***** EXERCISE DATA

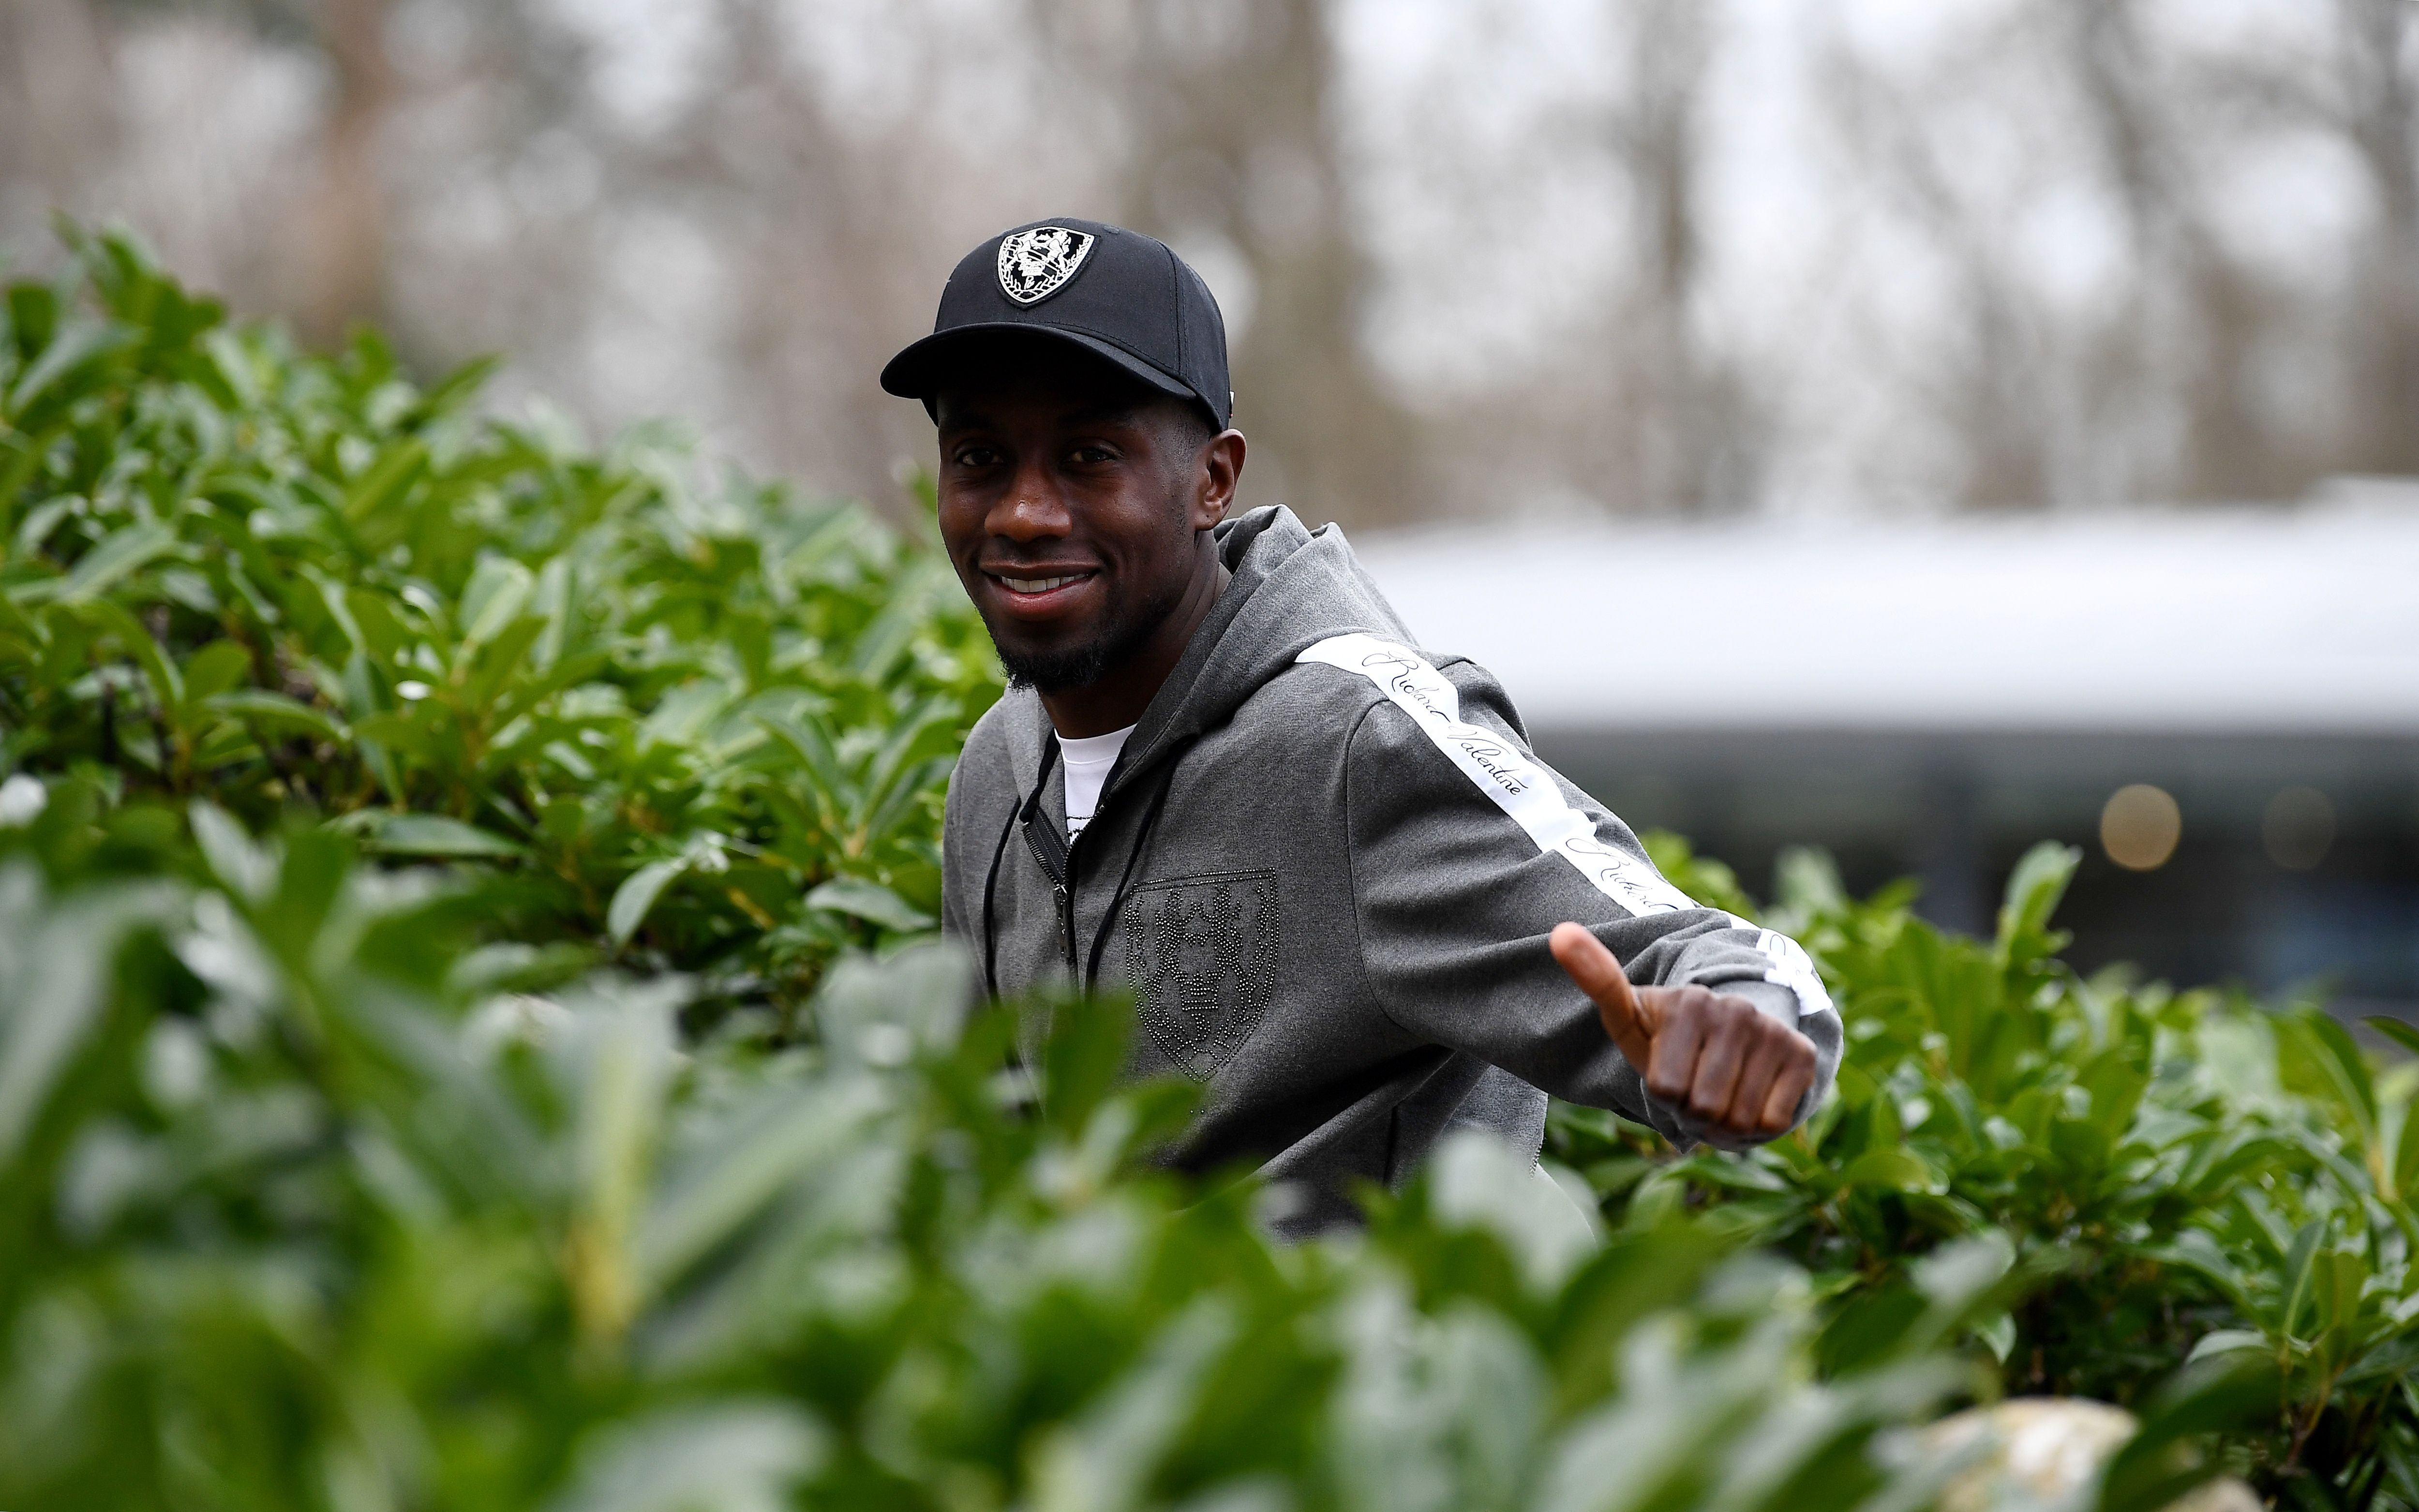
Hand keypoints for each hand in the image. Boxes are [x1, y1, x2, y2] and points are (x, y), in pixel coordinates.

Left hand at [1548, 922, 1816, 1138]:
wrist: (1734, 1040)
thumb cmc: (1669, 1039)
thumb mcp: (1628, 1017)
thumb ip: (1596, 979)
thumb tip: (1560, 932)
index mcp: (1688, 1002)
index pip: (1666, 1089)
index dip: (1664, 1095)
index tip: (1670, 1072)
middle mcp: (1735, 1010)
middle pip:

**********

The string "hand" marks the lines to copy; report each of them from the data above.

Hand keypoints for each hand in the image. Boxes are [x1, y1, x2, y2] and points are (x, y), in pixel coordinates.
Left hand at [1548, 922, 1816, 1138]:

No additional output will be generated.